Work to complete: In the answer, each line of the listing should appear again unchanged.

Extracted data:
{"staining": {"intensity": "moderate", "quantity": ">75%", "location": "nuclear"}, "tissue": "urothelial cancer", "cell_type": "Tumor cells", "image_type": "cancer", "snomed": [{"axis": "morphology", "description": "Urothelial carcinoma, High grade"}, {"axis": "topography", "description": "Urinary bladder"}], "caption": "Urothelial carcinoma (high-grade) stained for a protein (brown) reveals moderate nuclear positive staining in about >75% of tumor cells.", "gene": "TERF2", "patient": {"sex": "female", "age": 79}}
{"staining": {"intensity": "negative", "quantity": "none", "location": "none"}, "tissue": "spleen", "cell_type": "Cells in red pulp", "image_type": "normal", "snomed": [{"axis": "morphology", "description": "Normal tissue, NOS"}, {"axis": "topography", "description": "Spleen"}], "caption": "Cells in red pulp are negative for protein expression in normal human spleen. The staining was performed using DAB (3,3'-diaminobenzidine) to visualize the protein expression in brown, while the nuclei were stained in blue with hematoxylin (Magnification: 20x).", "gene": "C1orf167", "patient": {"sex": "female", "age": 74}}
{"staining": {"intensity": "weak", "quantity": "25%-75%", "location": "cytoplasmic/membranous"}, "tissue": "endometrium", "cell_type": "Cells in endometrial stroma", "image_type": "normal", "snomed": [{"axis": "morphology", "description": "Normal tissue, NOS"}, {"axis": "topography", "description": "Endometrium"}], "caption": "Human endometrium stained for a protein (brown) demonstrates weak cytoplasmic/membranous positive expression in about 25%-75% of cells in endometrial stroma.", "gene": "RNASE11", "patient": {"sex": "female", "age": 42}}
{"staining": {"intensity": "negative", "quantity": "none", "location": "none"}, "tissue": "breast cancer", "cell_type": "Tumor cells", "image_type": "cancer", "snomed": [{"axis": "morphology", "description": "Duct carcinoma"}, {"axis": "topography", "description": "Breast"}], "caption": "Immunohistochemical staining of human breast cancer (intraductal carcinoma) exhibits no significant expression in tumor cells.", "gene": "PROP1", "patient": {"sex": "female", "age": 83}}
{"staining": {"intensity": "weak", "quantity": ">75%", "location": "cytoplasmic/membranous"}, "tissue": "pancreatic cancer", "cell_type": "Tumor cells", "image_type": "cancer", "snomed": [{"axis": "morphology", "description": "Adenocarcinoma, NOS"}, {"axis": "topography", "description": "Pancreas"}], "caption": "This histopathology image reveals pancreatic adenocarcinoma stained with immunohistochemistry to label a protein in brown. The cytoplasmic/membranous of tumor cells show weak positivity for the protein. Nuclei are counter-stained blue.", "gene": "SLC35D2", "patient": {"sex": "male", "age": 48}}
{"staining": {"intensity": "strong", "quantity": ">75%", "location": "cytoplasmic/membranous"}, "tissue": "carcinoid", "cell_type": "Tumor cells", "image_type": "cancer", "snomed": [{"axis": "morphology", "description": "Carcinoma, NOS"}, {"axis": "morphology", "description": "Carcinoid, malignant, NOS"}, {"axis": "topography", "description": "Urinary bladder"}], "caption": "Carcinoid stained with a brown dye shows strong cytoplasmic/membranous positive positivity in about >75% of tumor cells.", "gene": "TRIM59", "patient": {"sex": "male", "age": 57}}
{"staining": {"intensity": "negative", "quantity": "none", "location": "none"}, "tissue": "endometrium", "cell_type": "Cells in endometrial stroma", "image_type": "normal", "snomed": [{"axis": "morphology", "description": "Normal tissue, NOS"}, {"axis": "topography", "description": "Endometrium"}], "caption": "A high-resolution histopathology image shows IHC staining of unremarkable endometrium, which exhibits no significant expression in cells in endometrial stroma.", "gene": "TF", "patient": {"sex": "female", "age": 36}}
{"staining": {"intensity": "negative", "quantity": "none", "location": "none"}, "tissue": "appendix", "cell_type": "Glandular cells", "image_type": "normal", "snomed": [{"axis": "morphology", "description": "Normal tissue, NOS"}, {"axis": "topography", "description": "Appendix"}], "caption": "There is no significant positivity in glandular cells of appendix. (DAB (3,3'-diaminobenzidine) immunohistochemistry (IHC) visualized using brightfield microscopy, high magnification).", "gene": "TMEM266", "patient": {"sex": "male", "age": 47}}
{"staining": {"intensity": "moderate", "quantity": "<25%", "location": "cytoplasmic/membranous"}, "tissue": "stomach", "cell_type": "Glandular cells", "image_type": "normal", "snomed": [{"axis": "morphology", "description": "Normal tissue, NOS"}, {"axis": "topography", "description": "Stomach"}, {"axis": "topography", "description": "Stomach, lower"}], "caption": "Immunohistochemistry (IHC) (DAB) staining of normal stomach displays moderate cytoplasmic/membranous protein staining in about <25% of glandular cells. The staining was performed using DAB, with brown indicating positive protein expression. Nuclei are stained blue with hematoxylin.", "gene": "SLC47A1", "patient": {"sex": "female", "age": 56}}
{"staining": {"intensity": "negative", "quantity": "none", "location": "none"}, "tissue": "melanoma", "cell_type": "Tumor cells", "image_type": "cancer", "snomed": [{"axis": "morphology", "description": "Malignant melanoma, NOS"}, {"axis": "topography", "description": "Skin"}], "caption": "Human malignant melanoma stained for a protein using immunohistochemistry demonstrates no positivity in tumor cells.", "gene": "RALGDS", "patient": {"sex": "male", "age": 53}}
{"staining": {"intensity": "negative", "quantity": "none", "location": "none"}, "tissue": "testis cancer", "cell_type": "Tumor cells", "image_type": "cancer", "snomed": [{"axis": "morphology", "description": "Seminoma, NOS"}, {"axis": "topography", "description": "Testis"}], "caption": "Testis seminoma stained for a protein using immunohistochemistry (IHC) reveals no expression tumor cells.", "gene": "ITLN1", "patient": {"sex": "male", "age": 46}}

Exercise output:
{"staining": {"intensity": "moderate", "quantity": ">75%", "location": "nuclear"}, "tissue": "urothelial cancer", "cell_type": "Tumor cells", "image_type": "cancer", "snomed": [{"axis": "morphology", "description": "Urothelial carcinoma, High grade"}, {"axis": "topography", "description": "Urinary bladder"}], "caption": "Urothelial carcinoma (high-grade) stained for a protein (brown) reveals moderate nuclear positive staining in about >75% of tumor cells.", "gene": "TERF2", "patient": {"sex": "female", "age": 79}}
{"staining": {"intensity": "negative", "quantity": "none", "location": "none"}, "tissue": "spleen", "cell_type": "Cells in red pulp", "image_type": "normal", "snomed": [{"axis": "morphology", "description": "Normal tissue, NOS"}, {"axis": "topography", "description": "Spleen"}], "caption": "Cells in red pulp are negative for protein expression in normal human spleen. The staining was performed using DAB (3,3'-diaminobenzidine) to visualize the protein expression in brown, while the nuclei were stained in blue with hematoxylin (Magnification: 20x).", "gene": "C1orf167", "patient": {"sex": "female", "age": 74}}
{"staining": {"intensity": "weak", "quantity": "25%-75%", "location": "cytoplasmic/membranous"}, "tissue": "endometrium", "cell_type": "Cells in endometrial stroma", "image_type": "normal", "snomed": [{"axis": "morphology", "description": "Normal tissue, NOS"}, {"axis": "topography", "description": "Endometrium"}], "caption": "Human endometrium stained for a protein (brown) demonstrates weak cytoplasmic/membranous positive expression in about 25%-75% of cells in endometrial stroma.", "gene": "RNASE11", "patient": {"sex": "female", "age": 42}}
{"staining": {"intensity": "negative", "quantity": "none", "location": "none"}, "tissue": "breast cancer", "cell_type": "Tumor cells", "image_type": "cancer", "snomed": [{"axis": "morphology", "description": "Duct carcinoma"}, {"axis": "topography", "description": "Breast"}], "caption": "Immunohistochemical staining of human breast cancer (intraductal carcinoma) exhibits no significant expression in tumor cells.", "gene": "PROP1", "patient": {"sex": "female", "age": 83}}
{"staining": {"intensity": "weak", "quantity": ">75%", "location": "cytoplasmic/membranous"}, "tissue": "pancreatic cancer", "cell_type": "Tumor cells", "image_type": "cancer", "snomed": [{"axis": "morphology", "description": "Adenocarcinoma, NOS"}, {"axis": "topography", "description": "Pancreas"}], "caption": "This histopathology image reveals pancreatic adenocarcinoma stained with immunohistochemistry to label a protein in brown. The cytoplasmic/membranous of tumor cells show weak positivity for the protein. Nuclei are counter-stained blue.", "gene": "SLC35D2", "patient": {"sex": "male", "age": 48}}
{"staining": {"intensity": "strong", "quantity": ">75%", "location": "cytoplasmic/membranous"}, "tissue": "carcinoid", "cell_type": "Tumor cells", "image_type": "cancer", "snomed": [{"axis": "morphology", "description": "Carcinoma, NOS"}, {"axis": "morphology", "description": "Carcinoid, malignant, NOS"}, {"axis": "topography", "description": "Urinary bladder"}], "caption": "Carcinoid stained with a brown dye shows strong cytoplasmic/membranous positive positivity in about >75% of tumor cells.", "gene": "TRIM59", "patient": {"sex": "male", "age": 57}}
{"staining": {"intensity": "negative", "quantity": "none", "location": "none"}, "tissue": "endometrium", "cell_type": "Cells in endometrial stroma", "image_type": "normal", "snomed": [{"axis": "morphology", "description": "Normal tissue, NOS"}, {"axis": "topography", "description": "Endometrium"}], "caption": "A high-resolution histopathology image shows IHC staining of unremarkable endometrium, which exhibits no significant expression in cells in endometrial stroma.", "gene": "TF", "patient": {"sex": "female", "age": 36}}
{"staining": {"intensity": "negative", "quantity": "none", "location": "none"}, "tissue": "appendix", "cell_type": "Glandular cells", "image_type": "normal", "snomed": [{"axis": "morphology", "description": "Normal tissue, NOS"}, {"axis": "topography", "description": "Appendix"}], "caption": "There is no significant positivity in glandular cells of appendix. (DAB (3,3'-diaminobenzidine) immunohistochemistry (IHC) visualized using brightfield microscopy, high magnification).", "gene": "TMEM266", "patient": {"sex": "male", "age": 47}}
{"staining": {"intensity": "moderate", "quantity": "<25%", "location": "cytoplasmic/membranous"}, "tissue": "stomach", "cell_type": "Glandular cells", "image_type": "normal", "snomed": [{"axis": "morphology", "description": "Normal tissue, NOS"}, {"axis": "topography", "description": "Stomach"}, {"axis": "topography", "description": "Stomach, lower"}], "caption": "Immunohistochemistry (IHC) (DAB) staining of normal stomach displays moderate cytoplasmic/membranous protein staining in about <25% of glandular cells. The staining was performed using DAB, with brown indicating positive protein expression. Nuclei are stained blue with hematoxylin.", "gene": "SLC47A1", "patient": {"sex": "female", "age": 56}}
{"staining": {"intensity": "negative", "quantity": "none", "location": "none"}, "tissue": "melanoma", "cell_type": "Tumor cells", "image_type": "cancer", "snomed": [{"axis": "morphology", "description": "Malignant melanoma, NOS"}, {"axis": "topography", "description": "Skin"}], "caption": "Human malignant melanoma stained for a protein using immunohistochemistry demonstrates no positivity in tumor cells.", "gene": "RALGDS", "patient": {"sex": "male", "age": 53}}
{"staining": {"intensity": "negative", "quantity": "none", "location": "none"}, "tissue": "testis cancer", "cell_type": "Tumor cells", "image_type": "cancer", "snomed": [{"axis": "morphology", "description": "Seminoma, NOS"}, {"axis": "topography", "description": "Testis"}], "caption": "Testis seminoma stained for a protein using immunohistochemistry (IHC) reveals no expression tumor cells.", "gene": "ITLN1", "patient": {"sex": "male", "age": 46}}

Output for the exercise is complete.